--- Supplied records Enclosed Below ---

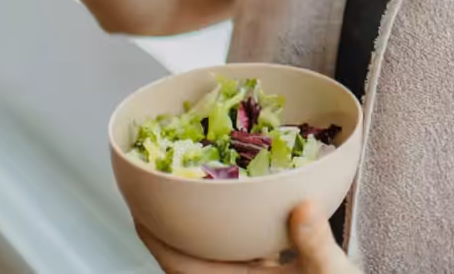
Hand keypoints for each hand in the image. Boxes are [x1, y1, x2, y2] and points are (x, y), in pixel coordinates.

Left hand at [136, 202, 360, 273]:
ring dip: (204, 227)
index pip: (180, 266)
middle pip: (189, 257)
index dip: (155, 238)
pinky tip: (247, 206)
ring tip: (197, 189)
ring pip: (214, 254)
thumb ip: (315, 244)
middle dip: (172, 225)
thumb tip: (303, 207)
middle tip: (159, 186)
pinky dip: (236, 229)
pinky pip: (241, 252)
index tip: (138, 207)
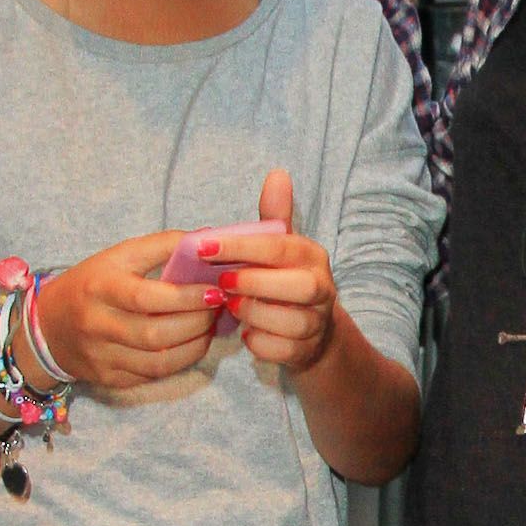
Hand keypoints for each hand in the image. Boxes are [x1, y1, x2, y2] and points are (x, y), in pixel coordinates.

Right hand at [33, 229, 219, 390]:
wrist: (49, 325)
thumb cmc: (93, 284)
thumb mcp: (119, 256)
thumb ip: (162, 246)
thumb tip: (206, 239)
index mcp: (98, 287)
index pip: (146, 297)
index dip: (186, 297)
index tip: (214, 290)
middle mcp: (97, 324)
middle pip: (156, 333)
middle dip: (197, 322)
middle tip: (217, 308)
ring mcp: (102, 356)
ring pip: (159, 361)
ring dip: (195, 343)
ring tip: (209, 325)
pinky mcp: (110, 379)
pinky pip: (154, 375)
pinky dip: (182, 359)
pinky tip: (192, 343)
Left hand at [214, 169, 337, 375]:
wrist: (311, 333)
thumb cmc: (284, 281)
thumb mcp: (281, 248)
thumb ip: (275, 215)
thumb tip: (277, 174)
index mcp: (312, 256)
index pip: (279, 246)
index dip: (240, 246)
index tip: (202, 247)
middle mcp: (323, 288)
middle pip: (298, 286)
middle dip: (255, 284)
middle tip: (223, 283)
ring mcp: (317, 322)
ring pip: (290, 322)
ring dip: (253, 314)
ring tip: (232, 307)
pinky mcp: (306, 351)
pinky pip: (280, 350)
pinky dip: (259, 343)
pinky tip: (246, 333)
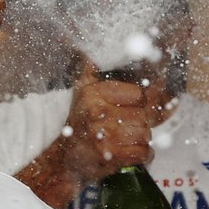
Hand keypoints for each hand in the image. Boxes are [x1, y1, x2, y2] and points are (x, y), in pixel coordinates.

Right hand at [60, 60, 168, 187]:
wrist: (63, 158)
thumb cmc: (78, 124)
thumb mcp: (81, 92)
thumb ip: (90, 68)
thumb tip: (92, 50)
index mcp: (94, 94)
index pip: (139, 94)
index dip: (137, 102)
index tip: (129, 108)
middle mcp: (98, 113)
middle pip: (143, 116)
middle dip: (139, 123)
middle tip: (127, 127)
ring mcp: (104, 137)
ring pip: (145, 135)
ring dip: (141, 140)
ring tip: (128, 140)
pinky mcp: (111, 157)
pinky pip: (143, 153)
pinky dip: (142, 155)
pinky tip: (131, 153)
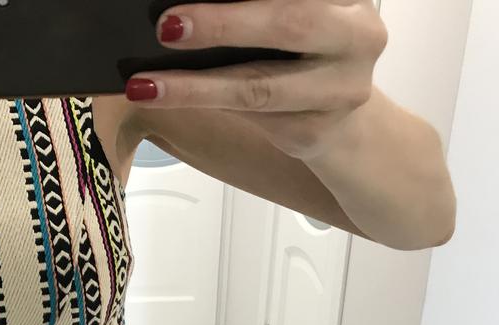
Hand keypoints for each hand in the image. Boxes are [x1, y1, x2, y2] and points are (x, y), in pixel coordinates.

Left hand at [125, 0, 388, 159]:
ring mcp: (342, 89)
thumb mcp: (297, 17)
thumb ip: (258, 7)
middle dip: (221, 25)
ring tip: (146, 84)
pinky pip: (250, 119)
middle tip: (167, 26)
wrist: (343, 123)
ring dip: (194, 87)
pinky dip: (203, 107)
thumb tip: (181, 10)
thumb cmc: (306, 58)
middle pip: (287, 24)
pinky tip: (166, 100)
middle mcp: (358, 36)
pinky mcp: (315, 132)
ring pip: (258, 86)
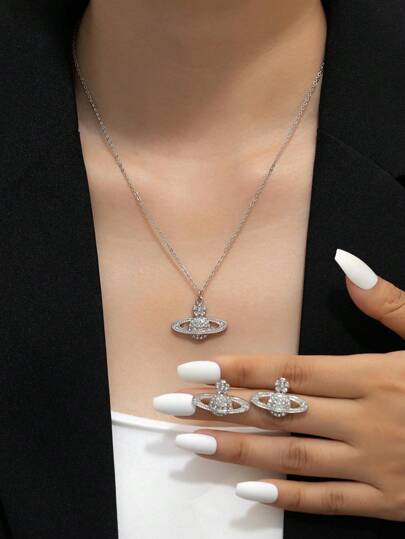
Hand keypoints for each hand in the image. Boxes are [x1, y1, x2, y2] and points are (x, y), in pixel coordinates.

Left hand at [153, 249, 404, 519]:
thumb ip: (388, 302)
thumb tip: (347, 261)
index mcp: (373, 375)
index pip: (288, 370)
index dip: (237, 369)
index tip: (191, 370)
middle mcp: (364, 418)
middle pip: (277, 412)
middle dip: (219, 409)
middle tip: (168, 409)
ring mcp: (374, 463)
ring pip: (292, 456)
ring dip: (237, 450)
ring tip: (191, 445)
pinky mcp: (389, 500)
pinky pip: (329, 501)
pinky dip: (288, 496)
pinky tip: (247, 491)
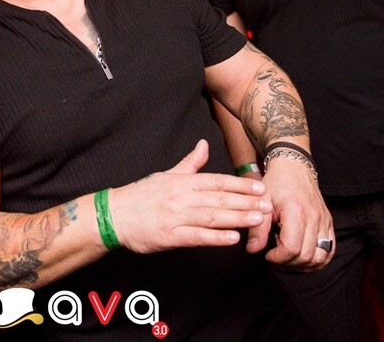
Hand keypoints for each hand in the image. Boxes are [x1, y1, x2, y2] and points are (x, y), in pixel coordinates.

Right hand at [109, 139, 271, 253]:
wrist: (115, 215)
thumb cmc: (141, 195)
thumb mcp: (167, 174)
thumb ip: (190, 162)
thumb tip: (204, 144)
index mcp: (182, 182)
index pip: (217, 181)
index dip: (240, 184)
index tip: (260, 187)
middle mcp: (182, 197)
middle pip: (219, 199)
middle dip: (246, 202)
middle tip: (268, 205)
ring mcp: (176, 217)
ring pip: (212, 217)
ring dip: (237, 218)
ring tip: (258, 220)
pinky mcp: (170, 236)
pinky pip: (197, 237)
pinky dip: (215, 237)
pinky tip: (233, 238)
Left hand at [261, 157, 333, 269]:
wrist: (293, 168)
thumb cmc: (276, 183)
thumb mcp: (261, 203)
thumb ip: (257, 229)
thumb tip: (253, 250)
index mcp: (296, 212)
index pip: (292, 248)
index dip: (278, 257)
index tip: (268, 254)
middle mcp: (314, 218)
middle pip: (306, 256)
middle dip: (288, 262)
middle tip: (276, 254)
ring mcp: (324, 221)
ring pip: (320, 257)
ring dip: (303, 263)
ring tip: (289, 254)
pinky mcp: (328, 223)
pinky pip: (330, 249)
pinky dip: (319, 259)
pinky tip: (304, 257)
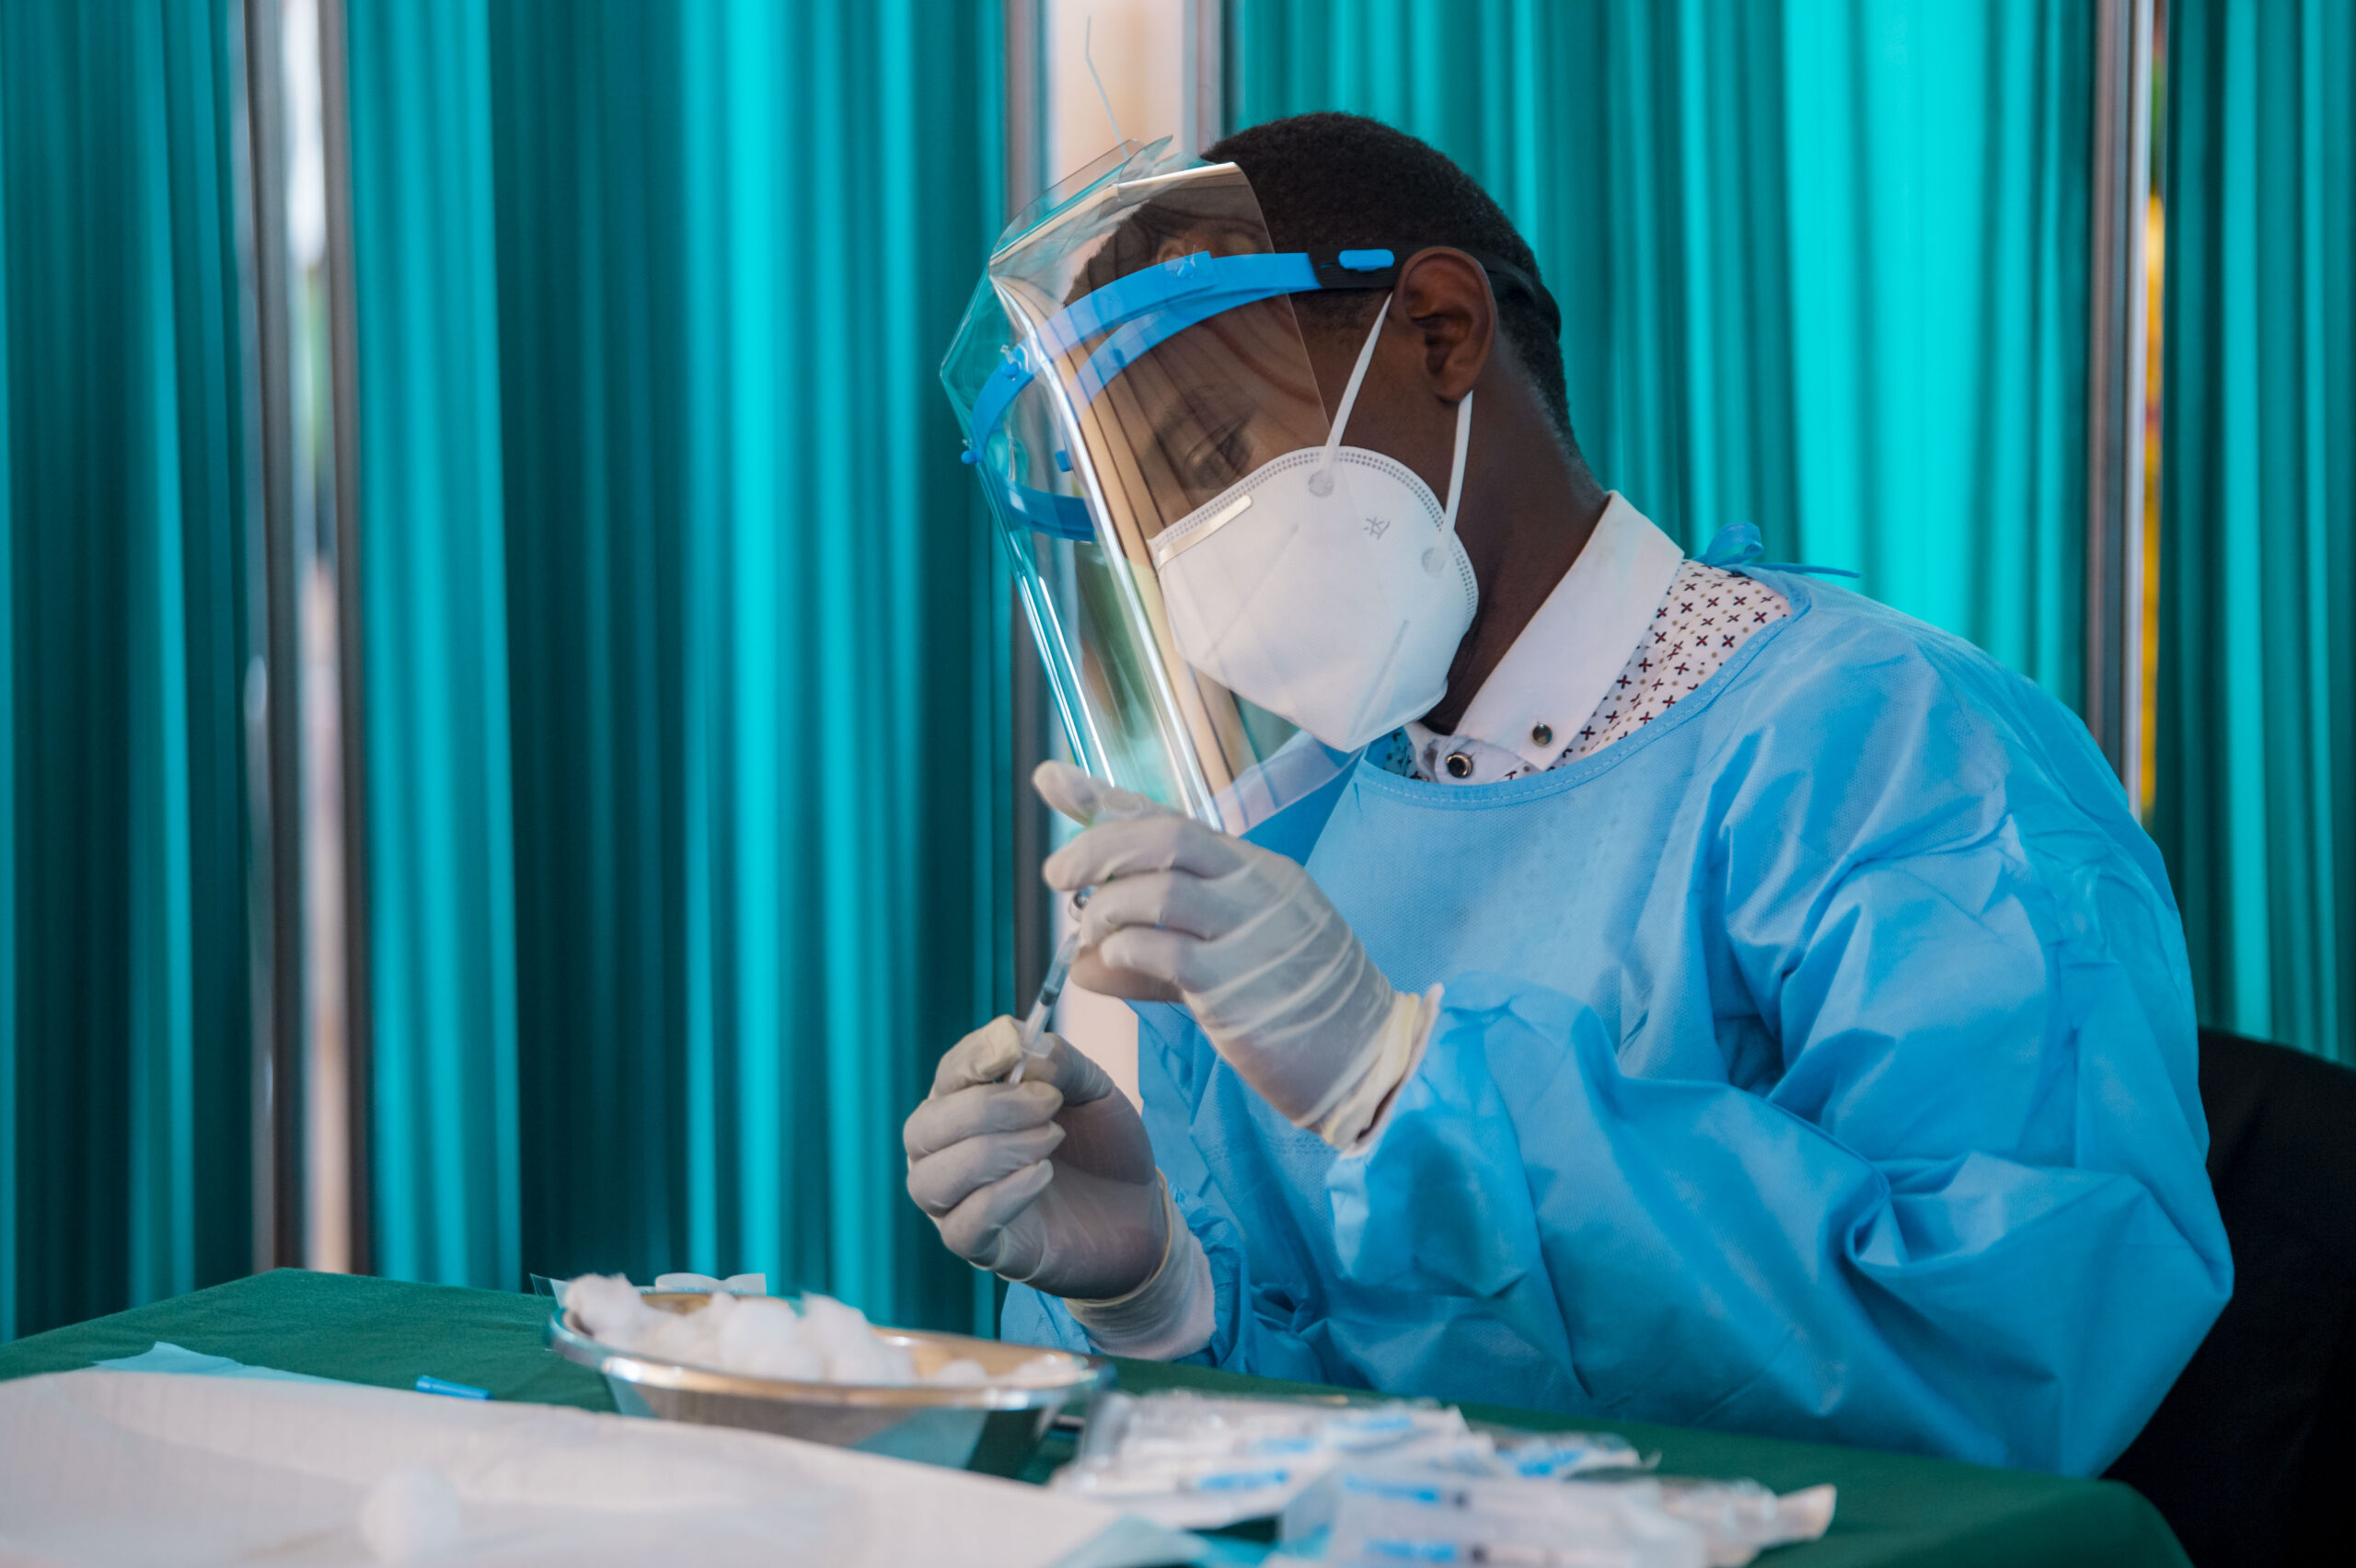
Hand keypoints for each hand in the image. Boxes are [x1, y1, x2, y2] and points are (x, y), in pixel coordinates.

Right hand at [903, 1015, 1166, 1299]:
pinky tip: (1043, 1176)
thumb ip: (1061, 1062)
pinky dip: (1000, 1196)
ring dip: (992, 1152)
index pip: (948, 1074)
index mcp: (967, 1104)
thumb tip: (1027, 1050)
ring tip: (1052, 1140)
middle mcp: (948, 1152)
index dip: (975, 1056)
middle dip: (984, 1109)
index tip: (1014, 1043)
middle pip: (924, 1128)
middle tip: (1048, 1102)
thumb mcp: (1094, 1089)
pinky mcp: (981, 1247)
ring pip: (931, 1179)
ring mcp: (958, 1202)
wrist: (1137, 1213)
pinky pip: (961, 1227)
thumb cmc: (1101, 1145)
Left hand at [1035, 761, 1416, 1129]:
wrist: (1369, 1058)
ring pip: (1157, 888)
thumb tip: (1083, 962)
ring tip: (1090, 934)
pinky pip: (1161, 950)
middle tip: (1054, 876)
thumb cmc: (1299, 1010)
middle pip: (1162, 836)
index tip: (1048, 779)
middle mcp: (1256, 887)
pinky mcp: (1237, 984)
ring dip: (1105, 908)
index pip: (1170, 817)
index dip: (1102, 798)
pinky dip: (1121, 951)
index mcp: (1255, 870)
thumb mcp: (1230, 963)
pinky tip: (1108, 965)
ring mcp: (1250, 932)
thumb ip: (1159, 955)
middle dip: (1094, 847)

--- End of Enclosed Supplied records ---

Problem details → Reproduce the entries above word for word. Pictures stay out.

Response below →
Hand keypoints for each hand in the image. Boxes are [x1, y1, x2, y2] and points are (x, y), in pixel coordinates.

Left hand at [136, 202, 360, 273]:
ring dip: (204, 227)
index pip: (180, 266)
middle pip: (189, 257)
index dip: (155, 238)
pinky tip: (247, 206)
ring tip: (197, 189)
ring pip: (214, 254)
thumb ip: (315, 244)
middle dip: (172, 225)
thumb tip: (303, 207)
middle tip: (159, 186)
pinky dip: (236, 229)
pinky pip: (241, 252)
index tip: (138, 207)
Hand keypoints for each hand in the image. Boxes are [x1, y1, x2, y2] and points are (x, y), in pixel coordinates.

Right hand at [33, 229, 219, 390]:
wrist: (49, 325)
thumb cmc: (93, 284)
thumb mcp: (119, 256)
thumb ip: (162, 246)
thumb tip: (206, 239)
index mcp: (98, 287)
index pip: (146, 297)
index dip: (186, 297)
index tip: (214, 290)
middle mcp: (97, 324)
middle pip: (156, 333)
middle dip: (197, 322)
middle tip: (217, 308)
ring mcp: (102, 356)
ring pip: (159, 361)
ring dip: (195, 343)
ring tip: (209, 325)
pinky mcp: (110, 379)
pinky pip: (154, 375)
pinky dip: (182, 359)
pinky tip: (192, 343)
Left hand at [214, 169, 337, 375]:
wrist: (311, 333)
thumb cmc: (284, 281)
thumb mcp: (281, 248)
thumb ip: (275, 215)
thumb tip: (277, 174)
index mcp: (312, 256)
index pip: (279, 246)
index dip: (240, 246)
index tip: (202, 247)
middle mcp: (323, 288)
middle pip: (298, 286)
middle dip: (255, 284)
middle tip: (223, 283)
ring mcp: (317, 322)
ring pip: (290, 322)
ring dip: (253, 314)
ring tip: (232, 307)
pinky mcp: (306, 351)
pinky pip: (280, 350)
pinky dip: (259, 343)
pinky tip: (246, 333)
Hand keypoints for each hand in the image. Boxes are [x1, y1, x2, y2] and points are (x, y), in pixel coordinates.

Right hand at [60, 60, 168, 187]:
wrist: (63, 158)
thumb cmc: (78, 124)
thumb mcp: (81, 92)
thumb ip: (90, 68)
thumb tip: (92, 50)
index mcp: (94, 94)
index pip: (139, 94)
index dip: (137, 102)
index tip: (129, 108)
middle mcp: (98, 113)
middle pip: (143, 116)
middle dip: (139, 123)
middle tip: (127, 127)
ring mcp: (104, 137)
ring pip: (145, 135)
ring dip: (141, 140)
ring tip: (128, 140)
pinky mcp: (111, 157)
pinky pip: (143, 153)
pinky dip: (142, 155)
pinky tip: (131, 153)
Hand keypoints for each hand in the image. Boxes are [x1, y1, x2, y2] and points are (x, y), in pixel coordinates.

Left hand at [125, 0, 388, 159]:
ring mcp: (342, 89)
thumb mcp: (297, 17)
thumb ip: (258, 7)
middle dip: (221, 25)
ring tip: (146, 84)
pinky pip: (250, 119)
middle tip: (167, 26)
wrist: (343, 123)
ring dip: (194, 87)
pinky dip: (203, 107)
thumb tip: (181, 10)
thumb cmc: (306, 58)
middle pip: (287, 24)
pinky tip: (166, 100)
middle mcp: (358, 36)
pinky mcp: (315, 132)
ring pip: (258, 86)
Hand keypoints for each hand in the image. Boxes are [x1, y1, x2, y2] and points are (x, y), in pixel coordinates.

Left hand at [153, 249, 404, 519]:
thumb ip: (388, 302)
thumb tip: (347, 261)
index mcp: (373, 375)
index pip: (288, 370)
index dip: (237, 369)
index tip: (191, 370)
middle mcp: (364, 418)
middle pip: (277, 412)
middle dip: (219, 409)
middle tip: (168, 409)
ring mcp: (374, 463)
ring pip: (292, 456)
ring dip: (237, 450)
ring tip: (191, 445)
pinky mcp: (389, 500)
pinky pip: (329, 501)
pinky dip: (288, 496)
pinky tip: (247, 491)
Hand keypoints for each hand in the image. Boxes are [x1, y1, x2, y2] and points are (x, y), in pixel coordinates.

Right hand at [109, 139, 271, 253]:
wrist: (115, 215)
thumb cmc: (141, 195)
thumb mcp: (167, 174)
thumb ip: (190, 162)
thumb tip: (204, 144)
index mcp: (182, 182)
index pip: (217, 181)
index dip: (240, 184)
index tip: (260, 187)
middle mcp: (182, 197)
middle pip: (219, 199)
middle dip: (246, 202)
middle tip: (268, 205)
ring mcp: (176, 217)
ring pip: (212, 217)
ring dip: (237, 218)
ring tip: (258, 220)
pinky mcp: (170, 236)
pinky pip: (197, 237)
pinky dip: (215, 237)
pinky tip: (233, 238)
Left hand at [261, 157, 333, 269]:
wrist: (293, 168)
thumb cmc: (276, 183)
thumb mcp: (261, 203)
thumb ip: (257, 229)
thumb tip: (253, 250)
index mcp: (296, 212)
index pip: (292, 248)
index dip: (278, 257)
index tip: (268, 254)
middle mcp: (314, 218)
middle pip: (306, 256)
middle dip: (288, 262)
middle tip: (276, 254)
ring mcp: (324, 221)
ring pip: (320, 257)
ring dip: (303, 263)
ring tip: (289, 254)
pinky mcp: (328, 223)
pinky pip: (330, 249)
pinky dip: (319, 259)
pinky tip: (304, 257)
Hand keypoints for each hand in the image. Boxes are [x1, y1, x2, y2] and points are (x, y), in pixel coordinates.

Right hand at [903, 1015, 1166, 1299]:
pinky tip: (1043, 1176)
thumb ip: (1061, 1062)
pinky dip: (1000, 1196)
ring dip: (992, 1152)
index pip: (948, 1074)
index mcp: (967, 1104)
thumb tip: (1027, 1050)
ring tip: (1052, 1140)
middle mcp: (948, 1152)
index dip: (975, 1056)
middle dip: (984, 1109)
index tip: (1014, 1043)
middle pip: (924, 1128)
middle tip: (1048, 1102)
thumb mcp: (1094, 1089)
pinky mcp: (981, 1247)
ring pip: (931, 1179)
ring mcp: (958, 1202)
wrist: (1137, 1213)
pinky pip: (961, 1227)
thumb cmc: (1101, 1145)
Left hand at [1035, 761, 1416, 1129]:
wrist: (1369, 1058)
ring pip: (1157, 888)
thumb tip: (1083, 962)
ring tip: (1090, 934)
pinky pip: (1161, 950)
middle tip: (1054, 876)
thumb cmc: (1299, 1010)
middle pip: (1162, 836)
index tip: (1048, 779)
middle mcp: (1256, 887)
pinky mcp: (1237, 984)
ring dip: (1105, 908)
index pip: (1170, 817)
index dip: (1102, 798)
pinky dip: (1121, 951)
index mcp: (1255, 870)
thumb mcp: (1230, 963)
pinky tip: (1108, 965)
ring mcp: (1250, 932)
thumb ip: (1159, 955)
middle dip: (1094, 847)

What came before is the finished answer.